3. Le potentiel des modèles décentralisés. Face aux géants centralisés, les plateformes peer-to-peer pourraient offrir une alternative plus scalable et inclusive, à l’image de ce qu’Uber a fait face aux taxis traditionnels.
4. La nécessité d’une vision long terme. La mobilité autonome reste un secteur immature, réglementé et capitalistique. Les entrepreneurs qui réussissent sont ceux qui acceptent des paris calculés sur plusieurs années.
5. L’opportunité pour les micro-entrepreneurs. Si le modèle de Zevo fonctionne, il pourrait démocratiser l’accès à l’économie des robotaxis, permettant à quiconque possède un véhicule autonome de générer des revenus complémentaires.
Les défis réglementaires et techniques à venir
Malgré l’enthousiasme, de nombreux obstacles subsistent. La conduite autonome de niveau 4 ou 5 (sans intervention humaine) reste limitée à certaines zones géographiques. Les autorités américaines, bien que plus ouvertes que leurs homologues européennes, exigent des preuves solides de sécurité avant d’autoriser un déploiement massif.
Tensor affirme que son calendrier dépend principalement des approbations réglementaires, et non de limitations techniques. Un discours classique dans l’industrie, mais qui devra être étayé par des données concrètes. Par ailleurs, la production à échelle reste un défi colossal : composants, chaîne d’approvisionnement, tests de fiabilité… Autant de points où de nombreuses startups ont trébuché avant Tensor.

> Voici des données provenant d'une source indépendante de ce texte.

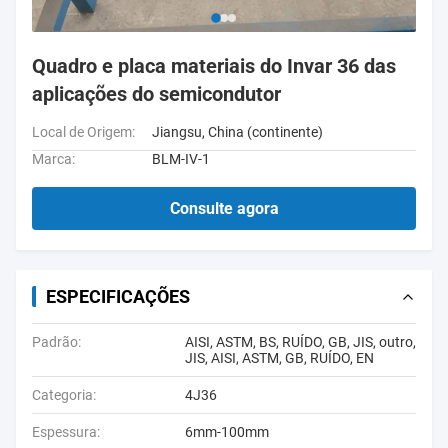
Quadro e placa materiais do Invar 36 das
aplicações do semicondutor
Local de Origem:
Jiangsu, China (continente)
Marca:
BLM-IV-1
Consulte agora
ESPECIFICAÇÕES
Padrão:
AISI, ASTM, BS, RUÍDO, GB, JIS, outro,
JIS, AISI, ASTM, GB, RUÍDO, EN
Categoria:
4J36
Espessura:
6mm-100mm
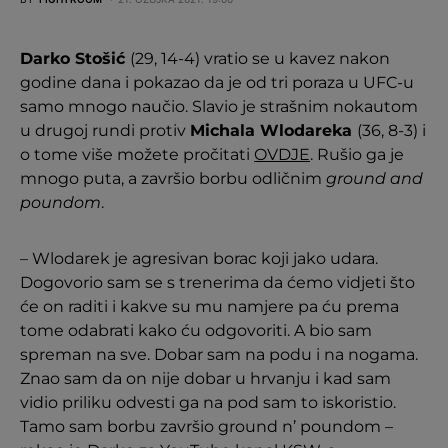
Darko Stošić
(29, 14-4) vratio se u kavez nakon
godine dana i pokazao da je od tri poraza u UFC-u
samo mnogo naučio. Slavio je strašnim nokautom
u drugoj rundi protiv
Michala Wlodareka
(36, 8-3) i
o tome više možete pročitati
OVDJE
. Rušio ga je
mnogo puta, a završio borbu odličnim
ground and
poundom
.
– Wlodarek je agresivan borac koji jako udara.
Dogovorio sam se s trenerima da ćemo vidjeti što
će on raditi i kakve su mu namjere pa ću prema
tome odabrati kako ću odgovoriti. A bio sam
spreman na sve. Dobar sam na podu i na nogama.
Znao sam da on nije dobar u hrvanju i kad sam
vidio priliku odvesti ga na pod sam to iskoristio.
Tamo sam borbu završio ground n’ poundom –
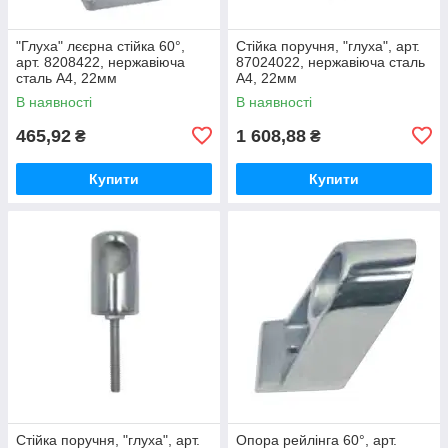
"Глуха" лєєрна стійка 60°,
Стійка поручня, "глуха", арт.
арт. 8208422, нержавіюча
87024022, нержавіюча сталь
сталь А4, 22мм
А4, 22мм
В наявності
В наявності
465,92
1 608,88
₴
₴
Купити
Купити
Стійка поручня, "глуха", арт.
Опора рейлінга 60°, арт.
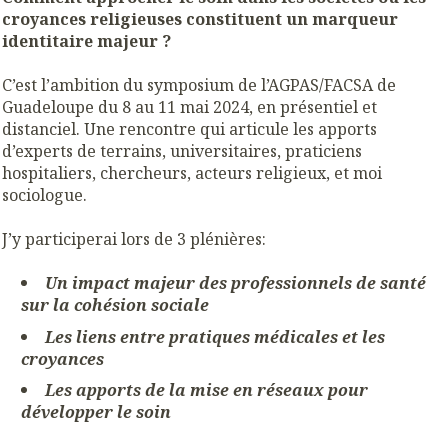
croyances religieuses constituent un marqueur
identitaire majeur ?
C’est l’ambition du symposium de l’AGPAS/FACSA de
Guadeloupe du 8 au 11 mai 2024, en présentiel et
distanciel. Une rencontre qui articule les apports
d’experts de terrains, universitaires, praticiens
hospitaliers, chercheurs, acteurs religieux, et moi
sociologue.
J’y participerai lors de 3 plénières:
Un impact majeur des professionnels de santé
sur la cohésion sociale
Les liens entre pratiques médicales et les
croyances
Les apports de la mise en réseaux pour
développer le soin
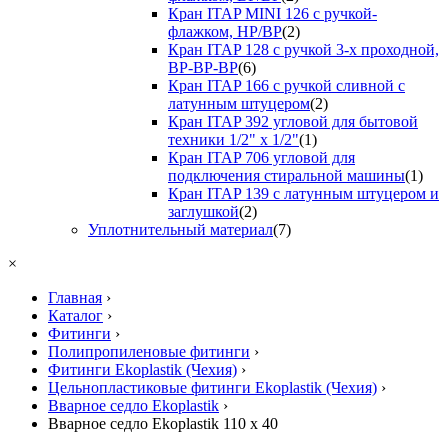
Кран ITAP MINI 126 с ручкой-
флажком, НР/ВР
(2)
Кран ITAP 128 с ручкой 3-х проходной,
ВР-ВР-ВР
(6)
Кран ITAP 166 с ручкой сливной с
латунным штуцером
(2)
Кран ITAP 392 угловой для бытовой
техники 1/2" х 1/2"
(1)
Кран ITAP 706 угловой для
подключения стиральной машины
(1)
Кран ITAP 139 с латунным штуцером и
заглушкой
(2)
Уплотнительный материал
(7)
×
Главная
›
Каталог
›
Фитинги
›
Полипропиленовые фитинги
›
Фитинги Ekoplastik (Чехия)
›
Цельнопластиковые фитинги Ekoplastik (Чехия)
›
Вварное седло Ekoplastik
›
Вварное седло Ekoplastik 110 x 40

Du côté de Zevo, l’intégration d’une flotte hétérogène (Faraday Future, Tensor, potentiellement d’autres) nécessitera une plateforme logicielle robuste capable de gérer différents systèmes embarqués. Un défi technique non négligeable, mais qui pourrait devenir un atout si l’entreprise parvient à créer un standard ouvert.

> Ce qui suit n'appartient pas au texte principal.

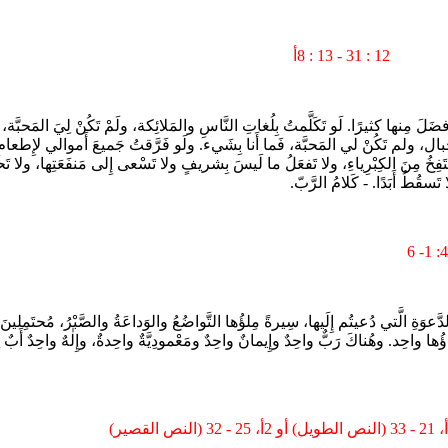
12 : 31 - 13 : 8أ
مِنها كثيرًا. لَو تَكَلَّمتُ بِلُغاتِ النَّاسِ والمَلائِكة، ولَمْ تَكُنْ لِيَ المَحبَّة، فَما
لَ الجِبال، ولم تَكُنْ لي المَحبَّة، فَما أَنا بِشَيء. ولَو فَرَّقتُ جَميعَ أَموالي لإ
َنتَفِخُ مِنَ الكِبْرِياءِ، ولا تَفعَلُ ما لَيسَ بِشريفٍ ولا تَسْعى إِلى مَنفَعَتِها، ولا تَحنَق
َسقُطُ أَبَدًا. - كَلامُ الرَّبّ.
4: 1- 6
لدَّعوَةِ الَّتي دُعيتُم إِلَيها، سِيرةً مِلؤُها التَّواضُعُ والوَداعَةُ والصَّبْرُ، مُحتَ
ُها واحِد. وهُناكَ رَبٌّ واحِدٌ وإِيمانٌ واحِدٌ ومَعْمودِيَّةٌ واحِدةٌ، وإِلٰهٌ واحِدٌ أَبٌ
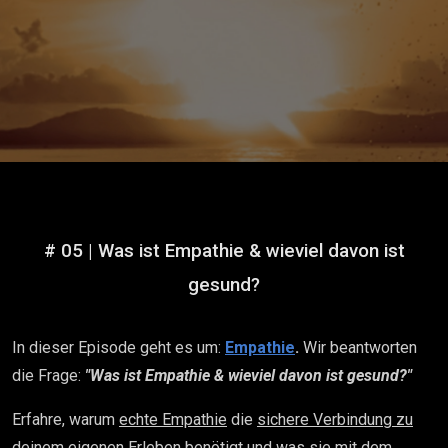
gesund?
# 05 | Was ist Empathie & wieviel davon ist
gesund?
In dieser Episode geht es um:
Empathie
.
Wir beantworten
die Frage:
"Was ist Empathie & wieviel davon ist gesund?"
Erfahre, warum
echte Empathie
die
sichere Verbindung zu
deinem eigenen Erleben
benötigt und was sie mit dem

Vers une nouvelle économie de la mobilité autonome ?
L’initiative de Zevo s’inscrit dans un mouvement plus large : la convergence entre mobilité partagée, véhicules électriques et intelligence artificielle. Alors que Tesla prépare son propre robotaxi (le Cybercab), que Waymo étend progressivement son service, et que des acteurs chinois comme Baidu Apollo dominent leur marché domestique, les modèles hybrides comme celui de Zevo pourraient représenter une troisième voie.
Pour les entrepreneurs et investisseurs du secteur tech, cette annonce rappelle que les plus grandes opportunités se trouvent souvent à l’intersection de plusieurs tendances majeures. La mobilité comme service (MaaS), l’économie du partage, l’IA embarquée et la transition énergétique forment un cocktail explosif.
Si Zevo et Tensor réussissent leur pari, ils pourraient inspirer une vague de plateformes similaires, transformant chaque véhicule autonome en actif économique. Dans le cas contraire, ils rejoindront la longue liste des promesses non tenues qui ont jalonné l’histoire de la conduite autonome depuis dix ans.
Mais une chose est sûre : l’année 2026 s’annonce décisive pour l’ensemble de l’écosystème. Entre les premières livraisons potentielles de Tensor, le lancement espéré du robotaxi Tesla, et l’expansion continue de Waymo, les cartes de la mobilité urbaine sont en train d’être redistribuées. Et des acteurs comme Zevo, par leurs choix audacieux, contribuent activement à écrire cette nouvelle page de l’histoire technologique.
Une chose est certaine : pour les passionnés de startups, d’IA et d’innovation business, il va falloir suivre cela de très près.